So what is a lucet, anyway.....
The term doesn’t seem to be in any dictionary on my shelf (believe me, we have over a dozen). Wikipedia comes to the rescue unless you have a book on braiding, like “200 Braids” by Jacqui Carey. Then you can find it in the “Interlooping” section as it is a simpler version of the spool knitter. Even more basic, Jacqui shows how to use 2 fingers to create a similar braid.
“Chain fork” is another term for the lucet, normally a two pronged weaving tool. There is no definitive, archaeological proof that a lucet was used in ancient times as none have been found with the braid attached to it. However, two possible cord pieces were found in a Swedish dig site from the late 11th century (documented in 1968) but without a tool present. It is commonly believed that the Vikings used two pronged bone or wooden lucets, either hollow or flat, to create cords for clothing (belts, drawstrings, trims, etc.). Working from a spool of thread or wool, very long braids could be made.

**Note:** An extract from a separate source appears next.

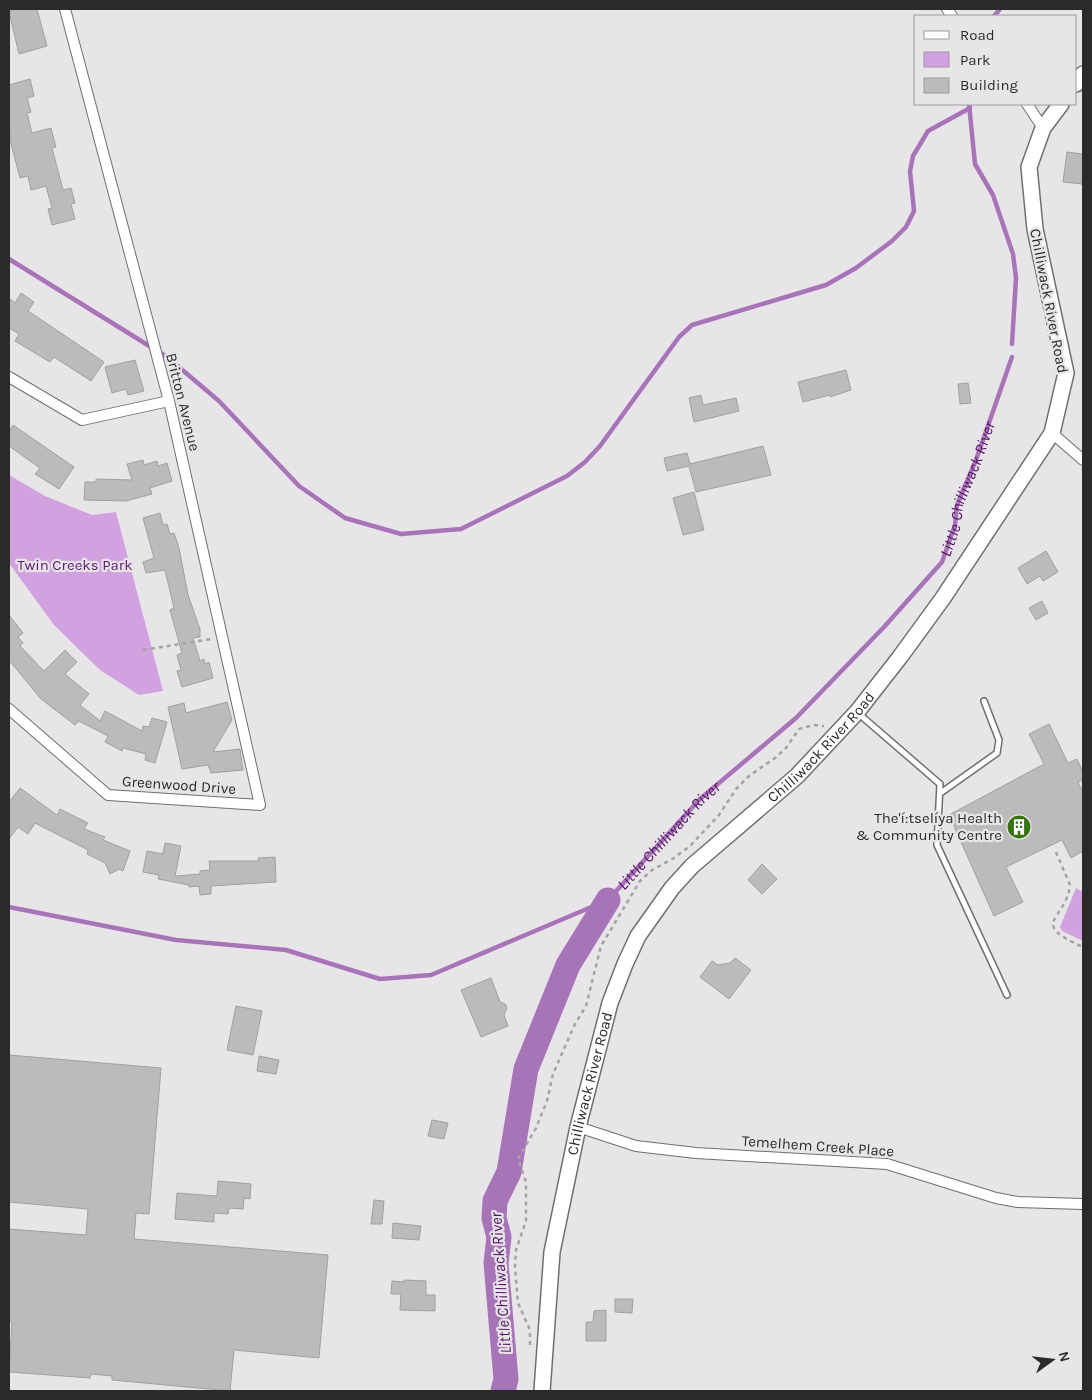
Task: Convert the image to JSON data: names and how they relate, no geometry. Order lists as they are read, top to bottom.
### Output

Contemporary lucets can be made of wood or plastic and have four prongs, attached spools, and even several holes for thread or hanging from a belt. The most common style looks like a tuning fork with or without a handle. Another lesser known version has the two prongs in the shape of a curved V or duck’s bill. The Ducette™ was created in wood to incorporate both styles with a handle joining the two ends. Embellishment with pre-threaded beads or additional coloured fibres adds more interest and variety to the finished braids.